# Directive A
Return the passage about the photographer Edwin Stock word for word, in full.

# Passage provided
####
I have seen several similarly marked photographs and they all seem to have been taken by former soldiers who upon
taking up employment as a photographer after discharged mentioned their former regiment out of a sense of nostalgia or
simply as a marketing tool, perhaps to attract as customers members of the military. The very few references that I have
found that mention Stock as a photographer all mention him as an itinerant photographer which seems to fit well enough
with a serving British soldier. Also his choice of listing his name and regiment as opposed to an address as most
photographer’s did also seems to fit with a man who might have had to move – even half a world away – at a moment’s
notice and with very little warning.

In this instance this photographer appears to be one and the same as No. 339 Sergeant Edwin Stock of the
57th Regiment of Foot.

Aside from his somewhat unusual hobby Edwin Stock seemed to be a typical noncommissioned officer during his years
with the colours. The son of cabinet maker John Stock and his wife Ann, Edwin Stock was born about 1842 at Gravesend,
Kent. He attested with the 57th Regiment on 17 may, 1859.

Promoted Corporal on 2 May, 1861, the single black mark on his record was dated 8 August, 1861 when he was tired and
reduced to Private for absence and drunkenness. He was appointed Corporal once more on 7 June, 1864 and then
Sergeant on 31 March 1867. All of his service time lost as the result of his conviction was restored via Horse Guards
Circular No. 63 dated August 1867.
####
# Material shown

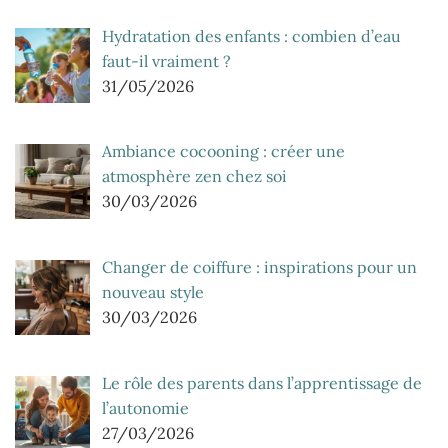
Hydratation des enfants : combien d’eau
faut-il vraiment ?
31/05/2026
Ambiance cocooning : créer une
atmosphère zen chez soi
30/03/2026
Changer de coiffure : inspirations pour un
nouveau style
30/03/2026
Le rôle des parents dans l’apprentissage de
l’autonomie
27/03/2026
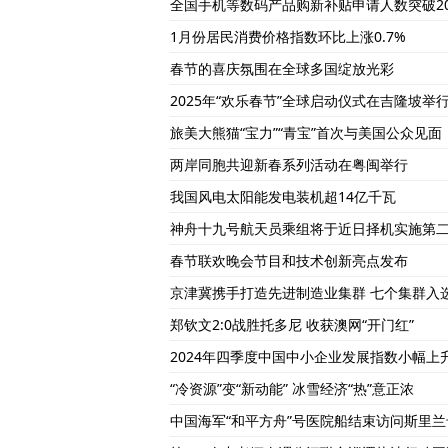
全国手机等数码产品购新补贴申请人数突破20
1月份居民消费价格指数环比上涨0.7%
春节的喜庆氛围在全球多国绽放光彩
2025年“欢乐春节”全球启动仪式在吉隆坡举
旅美大熊猫“宝力”“青宝”首次与美国公众见面
两岸同胞共迎新春系列活动在粤闽举行
我国风电太阳能发电装机超14亿千瓦
神舟十九号航天员乘组将于近日择机实施第
春节联欢晚会节目和技术创新亮点发布
京津冀携手打造先进制造业集群 七个集群入选
郑钦文2:0战胜托多尼 收获澳网“开门红”
2024年四季度中国中小企业发展指数小幅上
“冷资源”变“新动能” 冰雪经济“热”意正浓
中国海军“和平方舟”号医院船结束访问斯里兰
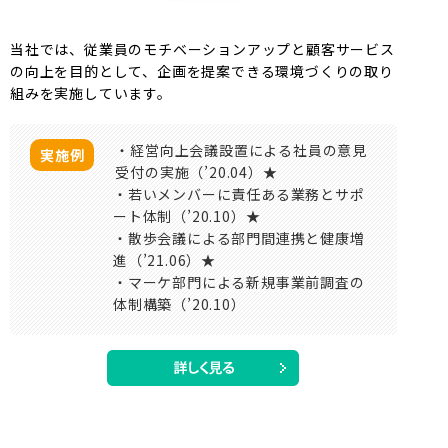
当社では、従業員のモチベーションアップと顧客サービス
の向上を目的として、企画を提案できる環境づくりの取り
組みを実施しています。
・経営向上会議設置による社員の意見
実施例
受付の実施（’20.04）★
・若いメンバーに責任ある業務とサポ
ート体制（’20.10）★
・散歩会議による部門間連携と健康増
進（’21.06）★
・マーケ部門による新規事業前調査の
体制構築（’20.10）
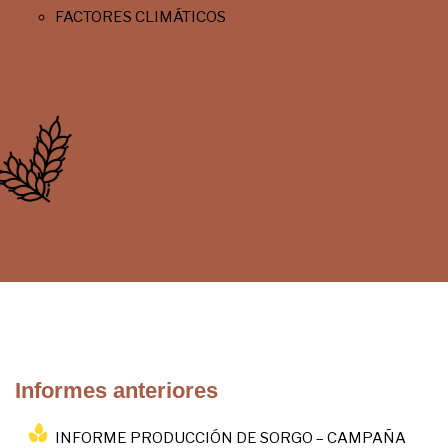
FACTORES CLIMÁTICOS
Informes anteriores
INFORME PRODUCCIÓN DE SORGO – CAMPAÑA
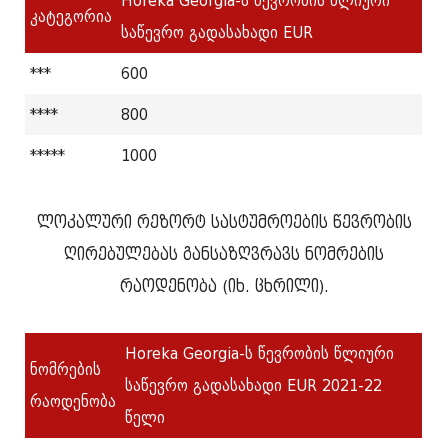
Horeka Georgia-ს წევრობის წლიური
კატეგორია
საწევრო გადასახადი EUR
***
600
****
800
*****
1000
ლოკალური რეზორტ სასტუმროების წევრობის
ღირებულებას განსაზღვრავს ნომრების
რაოდენობა (იხ. ცხრილი).
Horeka Georgia-ს წევრობის წლიური
ნომრების
საწევრო გადასახადი EUR 2021-22
რაოდენობა
წელი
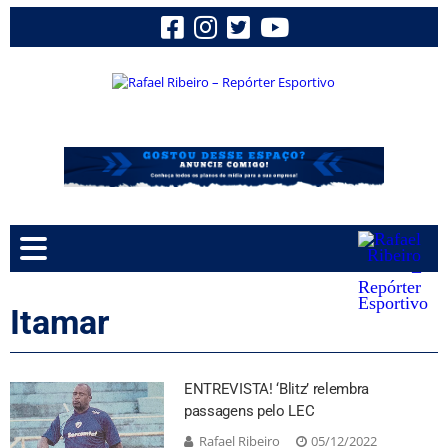
Itamar
ENTREVISTA! ‘Blitz’ relembra
passagens pelo LEC
Rafael Ribeiro
05/12/2022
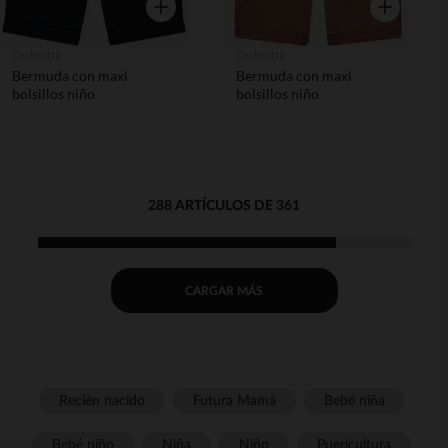
Vista rápida
Vista rápida
Orchestra
Orchestra
Bermuda con maxi
Bermuda con maxi
bolsillos niño
bolsillos niño
288 ARTÍCULOS DE 361
CARGAR MÁS
Recién nacido
Futura Mamá
Bebé niña
Bebé niño
Niña
Niño
Puericultura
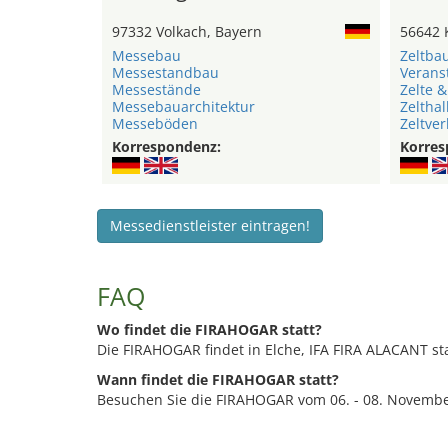
97332 Volkach, Bayern
56642 
Messebau
Zeltba
Messestandbau
Verans
Messestände
Zelte &
Messebauarchitektur
Zelthal
Messeböden
Zeltver
Korrespondenz:
Korres
Messedienstleister eintragen!
FAQ
Wo findet die FIRAHOGAR statt?
Die FIRAHOGAR findet in Elche, IFA FIRA ALACANT sta
Wann findet die FIRAHOGAR statt?
Besuchen Sie die FIRAHOGAR vom 06. - 08. Novembe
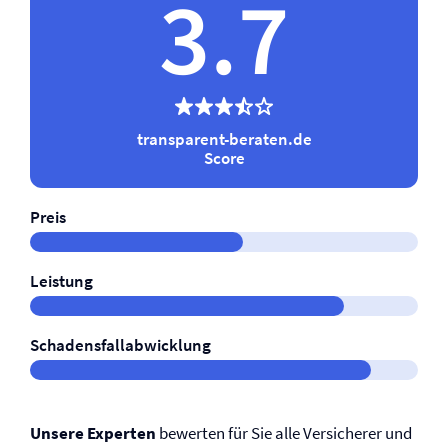
3.7
transparent-beraten.de
Score
Preis
Leistung
Schadensfallabwicklung
Unsere Experten
bewerten für Sie alle Versicherer und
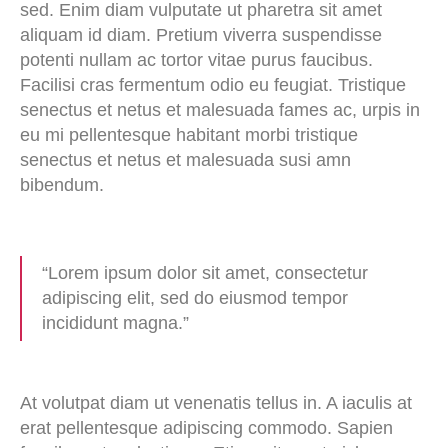
sed. Enim diam vulputate ut pharetra sit amet
aliquam id diam. Pretium viverra suspendisse
potenti nullam ac tortor vitae purus faucibus.
Facilisi cras fermentum odio eu feugiat. Tristique
senectus et netus et malesuada fames ac, urpis in
eu mi pellentesque habitant morbi tristique
senectus et netus et malesuada susi amn
bibendum.
“Lorem ipsum dolor sit amet, consectetur
adipiscing elit, sed do eiusmod tempor
incididunt magna.”
At volutpat diam ut venenatis tellus in. A iaculis at
erat pellentesque adipiscing commodo. Sapien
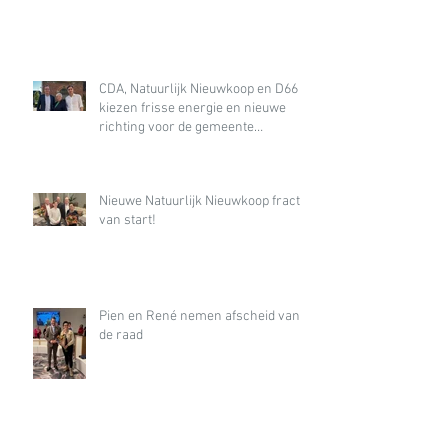
CDA, Natuurlijk Nieuwkoop en D66
kiezen frisse energie en nieuwe
richting voor de gemeente
Nieuwkoop
Nieuwe Natuurlijk Nieuwkoop fractie
van start!
Pien en René nemen afscheid van
de raad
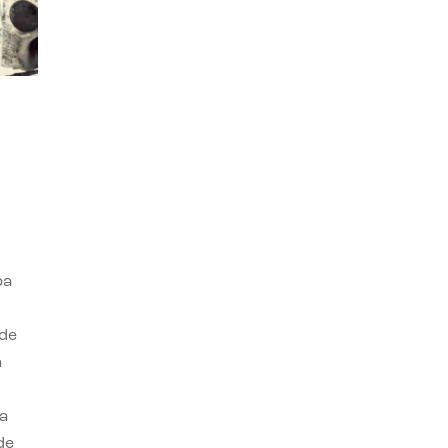
ba
 de
n
a
de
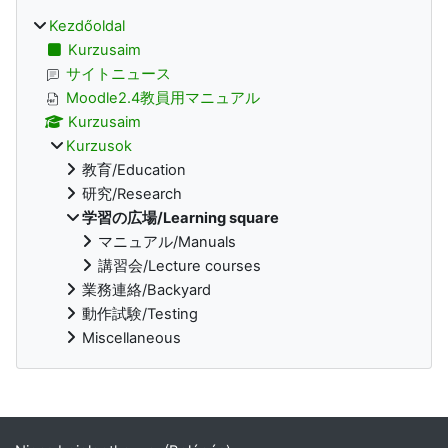
Kezdőoldal
Kurzusaim
サイトニュース
Moodle2.4教員用マニュアル
Kurzusaim
Kurzusok
教育/Education
研究/Research
学習の広場/Learning square
マニュアル/Manuals
講習会/Lecture courses
業務連絡/Backyard
動作試験/Testing
Miscellaneous
Kiegészítő blokkok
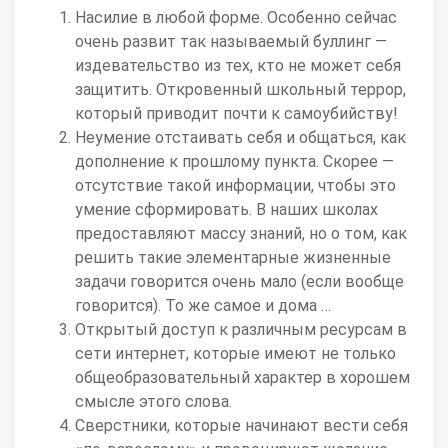
Насилие в любой форме. Особенно сейчас
очень развит так называемый буллинг —
издевательство из тех, кто не может себя
защитить. Откровенный школьный террор,
который приводит почти к самоубийству!
Неумение отстаивать себя и общаться, как
дополнение к прошлому пункта. Скорее —
отсутствие такой информации, чтобы это
умение сформировать. В наших школах
предоставляют массу знаний, но о том, как
решить такие элементарные жизненные
задачи говорится очень мало (если вообще
говорится). То же самое и дома …
Открытый доступ к различным ресурсам в
сети интернет, которые имеют не только
общеобразовательный характер в хорошем
смысле этого слова.
Сверстники, которые начинают вести себя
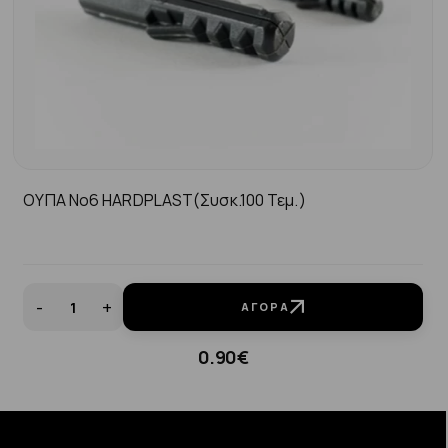
ΟΥΠΑ Νo6 HARDPLAST(συσκ.100 Τεμ.)
-
+
ΑΓΟΡΆ
0.90€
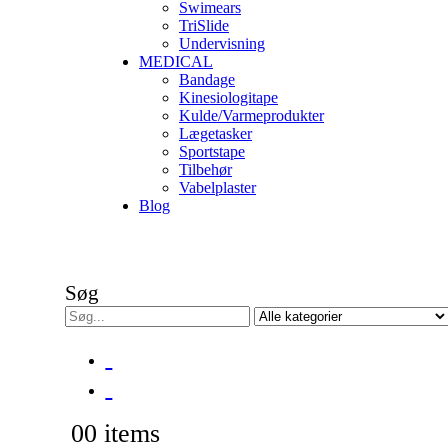
Swimears
TriSlide
Undervisning
MEDICAL
Bandage
Kinesiologitape
Kulde/Varmeprodukter
Lægetasker
Sportstape
Tilbehør
Vabelplaster
Blog
Søg
0
0 items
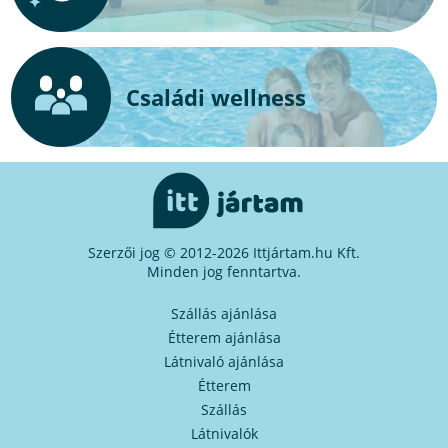
Családi wellness
Szerzői jog © 2012-2026 Ittjártam.hu Kft.
Minden jog fenntartva.
Szállás ajánlása
Étterem ajánlása
Látnivaló ajánlása
Étterem
Szállás
Látnivalók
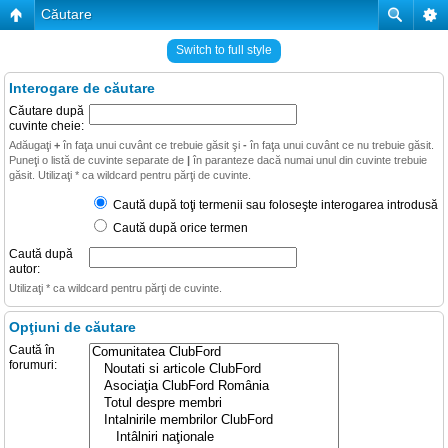
Căutare
Switch to full style
Interogare de căutare
Căutare după
cuvinte cheie:
Adăugaţi
+
în faţa unui cuvânt ce trebuie găsit şi
-
în faţa unui cuvânt ce nu trebuie găsit.
Puneţi o listă de cuvinte separate de
|
în paranteze dacă numai unul din cuvinte trebuie
găsit. Utilizaţi * ca wildcard pentru părţi de cuvinte.
Caută după toţi termenii sau foloseşte interogarea introdusă
Caută după orice termen
Caută după
autor:
Utilizaţi * ca wildcard pentru părţi de cuvinte.
Opţiuni de căutare
Caută în
forumuri:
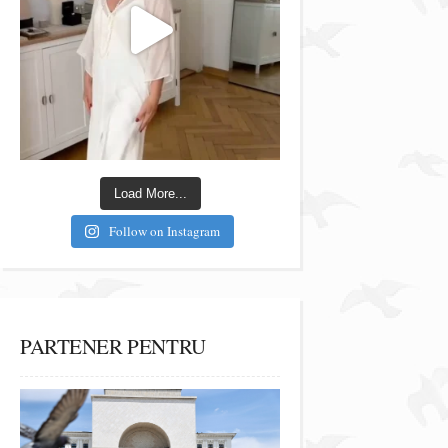
Load More...
Follow on Instagram
PARTENER PENTRU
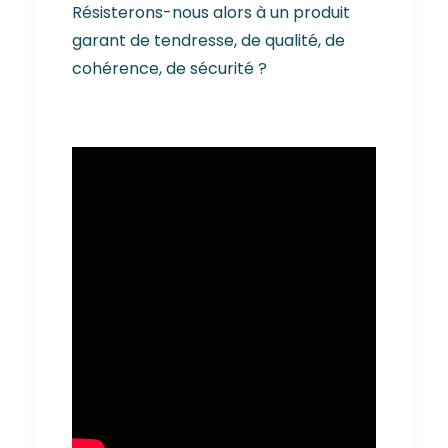
Résisterons-nous alors à un produit
garant de tendresse, de qualité, de
cohérence, de sécurité ?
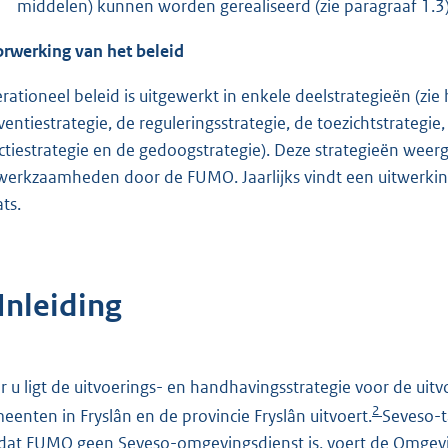
middelen) kunnen worden gerealiseerd (zie paragraaf 1.3)
rwerking van het beleid
rationeel beleid is uitgewerkt in enkele deelstrategieën (zie 
ventiestrategie, de reguleringsstrategie, de toezichtstrategie
ctiestrategie en de gedoogstrategie). Deze strategieën weer
werkzaamheden door de FUMO. Jaarlijks vindt een uitwerk
ts.
Inleiding
r u ligt de uitvoerings- en handhavingsstrategie voor de uit
2
eenten in Fryslân en de provincie Fryslân uitvoert.
Seveso-t
at FUMO geen Seveso-omgevingsdienst is, voert de Omgevin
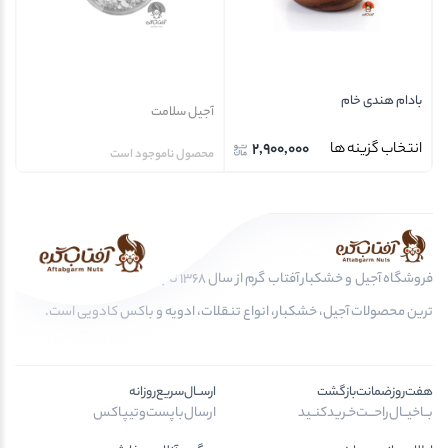
بادام هندی خام
آجیل سلامت
2,900,000
انتخاب گزینه ها
محصول ناموجود است
فروشگاه آجیل و خشکبار آفتاب گرم از سال 1368 تا به امروز، عرضه کننده مرغوب
ترین محصولات آجیل، خشکبار، انواع تنقلات، ادویه و باکس کادویی است.
هفت‌روز‌ضمانت‌بازگشت
ارســال‌سریع‌روزانه
بــا‌خیــال‌راحـــت‌خـرید‌کنــید
ارسال‌با‌پست‌و‌تیپاکس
####
# Directive B
In the records, update the lines starting with the line containing "FACTORES CLIMÁTICOS" and going on through the line containing "bewerten für Sie alle Versicherer und" by replacing "Informes anteriores" with "Informes previos" and leaving everything else as it is. Give back only those lines, with the pictures left out.

# Answer A
I have seen several similarly marked photographs and they all seem to have been taken by former soldiers who upon
taking up employment as a photographer after discharged mentioned their former regiment out of a sense of nostalgia or
simply as a marketing tool, perhaps to attract as customers members of the military. The very few references that I have
found that mention Stock as a photographer all mention him as an itinerant photographer which seems to fit well enough
with a serving British soldier. Also his choice of listing his name and regiment as opposed to an address as most
photographer’s did also seems to fit with a man who might have had to move – even half a world away – at a moment’s
notice and with very little warning.

In this instance this photographer appears to be one and the same as No. 339 Sergeant Edwin Stock of the
57th Regiment of Foot.

Aside from his somewhat unusual hobby Edwin Stock seemed to be a typical noncommissioned officer during his years
with the colours. The son of cabinet maker John Stock and his wife Ann, Edwin Stock was born about 1842 at Gravesend,
Kent. He attested with the 57th Regiment on 17 may, 1859.

Promoted Corporal on 2 May, 1861, the single black mark on his record was dated 8 August, 1861 when he was tired and
reduced to Private for absence and drunkenness. He was appointed Corporal once more on 7 June, 1864 and then
Sergeant on 31 March 1867. All of his service time lost as the result of his conviction was restored via Horse Guards
Circular No. 63 dated August 1867.

# Answer B
FACTORES CLIMÁTICOS
Informes previos
INFORME PRODUCCIÓN DE SORGO – CAMPAÑA
Horeka Georgia-ს წევრობის წლიური
კატეგორია
საწევრო გადასახადი EUR
***
600
****
800
*****
1000
ლოკალური რეზორტ სასტუმროების წევრობის
ღირებულებას განსაზღვრავს ნომრების
რაოდენობა (იხ. ცხრილი).
Horeka Georgia-ს წევრობის წლიური
ნომრების
საწევრო გადასახადი EUR 2021-22
რაოდენობა
წელი
Itamar
ENTREVISTA! ‘Blitz’ relembra
passagens pelo LEC
Rafael Ribeiro
05/12/2022
Vista rápida
Vista rápida
Orchestra
Orchestra
Bermuda con maxi
Bermuda con maxi
bolsillos niño
bolsillos niño
288 ARTÍCULOS DE 361
CARGAR MÁS
Recién nacido
Futura Mamá
Bebé niña
Bebé niño
Niña
Niño
Puericultura
97332 Volkach, Bayern
56642 
Messebau
Zeltba
Messestandbau
Verans
Messestände
Zelte &
Messebauarchitektur
Zelthal
Messeböden
Zeltver
Korrespondenz:
Korres
Messedienstleister eintragen!
FAQ
Wo findet die FIRAHOGAR statt?
Die FIRAHOGAR findet in Elche, IFA FIRA ALACANT sta
Wann findet die FIRAHOGAR statt?
Besuchen Sie die FIRAHOGAR vom 06. - 08. Novembe
3.7
transparent-beraten.de
Score
Preis
Leistung
Schadensfallabwicklung
Unsere Experten
bewerten für Sie alle Versicherer und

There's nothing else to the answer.